According to experts, by 2050, that number will be 35 centimetres per decade and, by 2100, it is expected sea levels will rise between 83 and 120 centimetres per decade.

“Sea level rise depends on tides and storm surge,” said Cadel. “What happens if the storm hits at the same time as the sea levels rise? Where does that put our water levels and are we prepared to deal with that?”

Along with coastal flooding, hazards will include saltwater intrusion and damage to coastal ecosystems. Coastal intrusion will mean the flooding of wells near the coast making the water undrinkable.

“Dunes or saltwater marshes really play a role in buffering our coast from impact from these stronger storms and waves and things like that,” said Cadel, “and they might not necessarily be able to keep pace with this sea level rise.

“Predicted increases to ocean temperatures will bring longer and more frequent marine heatwaves to the area, impacting ocean processes and habitats. Ocean acidification can corrode mollusks, crustaceans and corals, with the increased likelihood of algal blooms, and decreased marine oxygen levels will reduce the growth, reproduction and distribution of aquatic species,” he added.

Cadel noted that the items he talked about during his presentation are “really just trends and how things are changing.”

He said, “Ultimately, what we’re really interested in is how that impacts the things that we care about?
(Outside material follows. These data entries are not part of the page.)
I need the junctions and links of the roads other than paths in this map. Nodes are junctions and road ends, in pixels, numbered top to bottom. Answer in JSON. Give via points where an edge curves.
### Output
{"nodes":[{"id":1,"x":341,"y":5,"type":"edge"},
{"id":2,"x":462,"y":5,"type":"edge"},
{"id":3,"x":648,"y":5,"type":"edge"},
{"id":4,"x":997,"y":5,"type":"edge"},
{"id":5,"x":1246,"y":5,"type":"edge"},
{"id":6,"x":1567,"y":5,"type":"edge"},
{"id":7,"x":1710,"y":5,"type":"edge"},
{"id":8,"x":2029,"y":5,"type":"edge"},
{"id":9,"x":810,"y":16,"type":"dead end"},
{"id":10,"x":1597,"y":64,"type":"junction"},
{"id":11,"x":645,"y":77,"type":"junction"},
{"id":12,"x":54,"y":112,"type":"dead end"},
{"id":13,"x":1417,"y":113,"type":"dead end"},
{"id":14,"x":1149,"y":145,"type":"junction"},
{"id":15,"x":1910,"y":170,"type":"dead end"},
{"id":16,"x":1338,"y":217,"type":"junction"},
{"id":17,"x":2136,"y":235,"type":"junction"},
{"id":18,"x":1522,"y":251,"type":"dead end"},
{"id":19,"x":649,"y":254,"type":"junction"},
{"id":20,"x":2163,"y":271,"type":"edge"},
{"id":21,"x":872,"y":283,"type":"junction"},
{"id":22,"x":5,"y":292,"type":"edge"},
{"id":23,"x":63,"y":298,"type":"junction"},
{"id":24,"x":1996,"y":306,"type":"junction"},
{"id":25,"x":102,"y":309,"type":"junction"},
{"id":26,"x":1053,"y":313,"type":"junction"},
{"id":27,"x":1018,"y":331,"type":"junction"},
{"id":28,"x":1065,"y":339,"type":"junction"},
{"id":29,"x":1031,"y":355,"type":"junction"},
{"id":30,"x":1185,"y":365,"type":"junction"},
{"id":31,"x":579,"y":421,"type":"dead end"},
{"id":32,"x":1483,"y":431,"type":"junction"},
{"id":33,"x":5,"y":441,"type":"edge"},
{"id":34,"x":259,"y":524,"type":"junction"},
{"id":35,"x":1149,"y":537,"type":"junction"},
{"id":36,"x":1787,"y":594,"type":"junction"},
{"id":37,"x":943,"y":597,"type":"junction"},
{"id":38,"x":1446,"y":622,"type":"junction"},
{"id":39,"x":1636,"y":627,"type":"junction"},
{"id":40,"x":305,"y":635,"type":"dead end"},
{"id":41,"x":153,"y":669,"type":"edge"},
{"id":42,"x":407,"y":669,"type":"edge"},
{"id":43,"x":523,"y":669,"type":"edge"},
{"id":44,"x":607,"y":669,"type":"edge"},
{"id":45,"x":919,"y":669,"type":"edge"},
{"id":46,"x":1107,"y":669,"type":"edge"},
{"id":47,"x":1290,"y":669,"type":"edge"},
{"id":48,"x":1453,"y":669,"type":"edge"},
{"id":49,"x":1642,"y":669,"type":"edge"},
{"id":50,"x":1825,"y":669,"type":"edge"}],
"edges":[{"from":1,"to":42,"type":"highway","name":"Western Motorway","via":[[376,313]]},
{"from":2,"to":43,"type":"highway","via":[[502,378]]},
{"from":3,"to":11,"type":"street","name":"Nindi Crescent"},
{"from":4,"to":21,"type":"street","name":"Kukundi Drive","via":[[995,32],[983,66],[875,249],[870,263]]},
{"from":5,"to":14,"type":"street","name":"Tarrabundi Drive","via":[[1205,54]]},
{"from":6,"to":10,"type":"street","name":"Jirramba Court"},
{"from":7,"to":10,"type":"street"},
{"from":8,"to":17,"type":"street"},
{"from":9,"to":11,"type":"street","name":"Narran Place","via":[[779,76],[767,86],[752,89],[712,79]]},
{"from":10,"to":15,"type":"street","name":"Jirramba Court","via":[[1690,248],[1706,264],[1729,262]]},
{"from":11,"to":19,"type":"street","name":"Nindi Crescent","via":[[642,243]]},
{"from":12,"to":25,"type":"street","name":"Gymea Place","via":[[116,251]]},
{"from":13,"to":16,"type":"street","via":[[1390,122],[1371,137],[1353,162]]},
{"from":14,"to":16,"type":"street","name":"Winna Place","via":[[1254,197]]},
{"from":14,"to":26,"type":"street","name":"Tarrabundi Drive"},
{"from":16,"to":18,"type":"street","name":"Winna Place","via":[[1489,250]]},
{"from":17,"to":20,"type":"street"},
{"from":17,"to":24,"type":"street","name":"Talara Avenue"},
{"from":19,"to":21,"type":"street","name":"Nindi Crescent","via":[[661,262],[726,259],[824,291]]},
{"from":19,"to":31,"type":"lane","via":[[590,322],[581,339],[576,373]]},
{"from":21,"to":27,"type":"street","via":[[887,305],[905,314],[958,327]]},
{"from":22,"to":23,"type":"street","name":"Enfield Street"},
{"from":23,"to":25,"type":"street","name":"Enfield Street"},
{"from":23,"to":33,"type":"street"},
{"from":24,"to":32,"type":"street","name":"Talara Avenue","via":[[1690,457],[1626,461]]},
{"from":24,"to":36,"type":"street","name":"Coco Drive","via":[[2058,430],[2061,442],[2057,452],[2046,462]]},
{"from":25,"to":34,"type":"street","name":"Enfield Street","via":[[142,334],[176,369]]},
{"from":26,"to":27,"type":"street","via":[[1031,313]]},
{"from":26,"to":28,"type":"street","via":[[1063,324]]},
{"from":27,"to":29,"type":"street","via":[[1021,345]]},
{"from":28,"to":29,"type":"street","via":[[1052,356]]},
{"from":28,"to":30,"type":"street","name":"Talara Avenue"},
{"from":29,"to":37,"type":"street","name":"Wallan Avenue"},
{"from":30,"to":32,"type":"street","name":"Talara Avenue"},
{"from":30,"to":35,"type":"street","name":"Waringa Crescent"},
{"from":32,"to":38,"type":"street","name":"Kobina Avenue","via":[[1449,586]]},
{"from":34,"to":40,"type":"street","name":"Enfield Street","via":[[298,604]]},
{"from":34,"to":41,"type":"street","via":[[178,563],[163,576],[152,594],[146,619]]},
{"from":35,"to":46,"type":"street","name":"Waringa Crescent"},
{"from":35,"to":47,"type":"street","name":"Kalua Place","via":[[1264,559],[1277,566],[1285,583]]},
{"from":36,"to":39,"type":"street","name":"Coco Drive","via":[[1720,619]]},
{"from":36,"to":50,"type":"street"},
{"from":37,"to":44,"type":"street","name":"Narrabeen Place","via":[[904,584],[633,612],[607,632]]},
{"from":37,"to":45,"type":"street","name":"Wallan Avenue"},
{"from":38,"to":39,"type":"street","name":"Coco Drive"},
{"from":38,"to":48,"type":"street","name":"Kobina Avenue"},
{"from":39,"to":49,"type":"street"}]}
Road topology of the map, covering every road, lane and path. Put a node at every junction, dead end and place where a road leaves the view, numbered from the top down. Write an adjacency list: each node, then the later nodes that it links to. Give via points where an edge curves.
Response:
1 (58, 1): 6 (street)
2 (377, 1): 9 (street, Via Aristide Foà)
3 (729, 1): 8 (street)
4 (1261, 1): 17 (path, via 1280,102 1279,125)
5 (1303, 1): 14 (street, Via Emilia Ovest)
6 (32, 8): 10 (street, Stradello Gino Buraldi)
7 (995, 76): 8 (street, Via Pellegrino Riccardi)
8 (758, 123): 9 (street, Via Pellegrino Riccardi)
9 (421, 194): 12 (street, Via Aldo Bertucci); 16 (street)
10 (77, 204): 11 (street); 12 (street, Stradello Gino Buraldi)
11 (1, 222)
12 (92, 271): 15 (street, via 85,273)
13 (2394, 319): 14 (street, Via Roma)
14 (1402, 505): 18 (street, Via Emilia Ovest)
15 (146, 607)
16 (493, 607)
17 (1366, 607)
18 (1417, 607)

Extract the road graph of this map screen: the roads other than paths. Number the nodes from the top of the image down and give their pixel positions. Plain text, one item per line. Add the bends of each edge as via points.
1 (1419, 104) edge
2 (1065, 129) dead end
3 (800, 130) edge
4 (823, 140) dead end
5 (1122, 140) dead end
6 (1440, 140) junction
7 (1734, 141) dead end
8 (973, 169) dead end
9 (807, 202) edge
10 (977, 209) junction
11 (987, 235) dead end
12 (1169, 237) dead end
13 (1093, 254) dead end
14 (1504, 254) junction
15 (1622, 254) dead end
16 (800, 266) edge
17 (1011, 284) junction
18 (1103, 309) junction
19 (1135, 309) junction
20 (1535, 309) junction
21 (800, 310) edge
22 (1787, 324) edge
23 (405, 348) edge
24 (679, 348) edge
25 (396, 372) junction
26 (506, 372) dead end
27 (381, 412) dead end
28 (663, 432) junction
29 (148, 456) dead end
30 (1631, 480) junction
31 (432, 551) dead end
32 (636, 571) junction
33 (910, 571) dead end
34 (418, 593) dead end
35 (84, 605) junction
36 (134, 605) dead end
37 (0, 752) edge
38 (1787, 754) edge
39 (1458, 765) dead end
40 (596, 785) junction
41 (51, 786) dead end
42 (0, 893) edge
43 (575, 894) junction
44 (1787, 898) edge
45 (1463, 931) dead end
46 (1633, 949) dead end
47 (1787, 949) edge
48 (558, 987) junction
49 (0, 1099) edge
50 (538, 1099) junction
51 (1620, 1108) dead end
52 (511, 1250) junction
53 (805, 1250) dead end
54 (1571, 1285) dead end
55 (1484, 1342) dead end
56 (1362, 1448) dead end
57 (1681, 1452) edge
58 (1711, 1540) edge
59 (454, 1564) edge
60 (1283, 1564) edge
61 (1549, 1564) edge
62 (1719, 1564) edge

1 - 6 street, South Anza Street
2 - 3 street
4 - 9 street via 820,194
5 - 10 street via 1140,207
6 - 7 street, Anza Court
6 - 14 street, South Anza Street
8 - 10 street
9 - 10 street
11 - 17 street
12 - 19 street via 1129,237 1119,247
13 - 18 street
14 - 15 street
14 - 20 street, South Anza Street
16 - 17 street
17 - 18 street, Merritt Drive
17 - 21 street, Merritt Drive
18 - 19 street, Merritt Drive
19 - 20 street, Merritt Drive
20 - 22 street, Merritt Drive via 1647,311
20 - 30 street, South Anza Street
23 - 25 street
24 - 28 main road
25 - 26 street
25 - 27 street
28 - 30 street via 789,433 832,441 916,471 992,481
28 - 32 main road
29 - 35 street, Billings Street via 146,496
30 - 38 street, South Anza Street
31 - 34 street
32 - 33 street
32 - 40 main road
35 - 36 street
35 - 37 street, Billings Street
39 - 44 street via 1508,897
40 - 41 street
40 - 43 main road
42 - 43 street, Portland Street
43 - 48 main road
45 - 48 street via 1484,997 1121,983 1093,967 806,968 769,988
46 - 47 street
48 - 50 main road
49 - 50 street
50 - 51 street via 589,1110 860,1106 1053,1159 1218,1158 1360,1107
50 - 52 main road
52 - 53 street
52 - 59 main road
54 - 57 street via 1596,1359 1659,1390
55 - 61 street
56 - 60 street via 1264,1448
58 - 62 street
How is this changing climate going to impact our community, infrastructure, the health and well-being of our people [and] the health of our ecosystems?”

Cadel added that mitigation will be crucial to avoid the most severe impacts, and adaptation will be necessary to adjust to the changing climate.

“The next steps of these conversations that I think are important to have among municipalities, and groups around the province, are identifying exactly what is at risk and what can we do about it,” he told council.

“Climate change touches every aspect of society. Responding to these challenges will require ambitious, collaborative efforts. Good information supports good decision-making. Keep these things in mind when you are planning for the future.”

In an email to The Journal regarding the presentation, Warden Greg Wier said, “It’s critical for [the] municipal government to stay well informed about the potential of climate change. Municipalities are impacted in multi-ways, from road maintenance, snow removal, building codes, even potential land use and zoning.”

He added, “It was a pleasure to hear from CLIMAtlantic and Mr. Cadel [and] to see his presentation that was specifically tailored to St Mary’s.”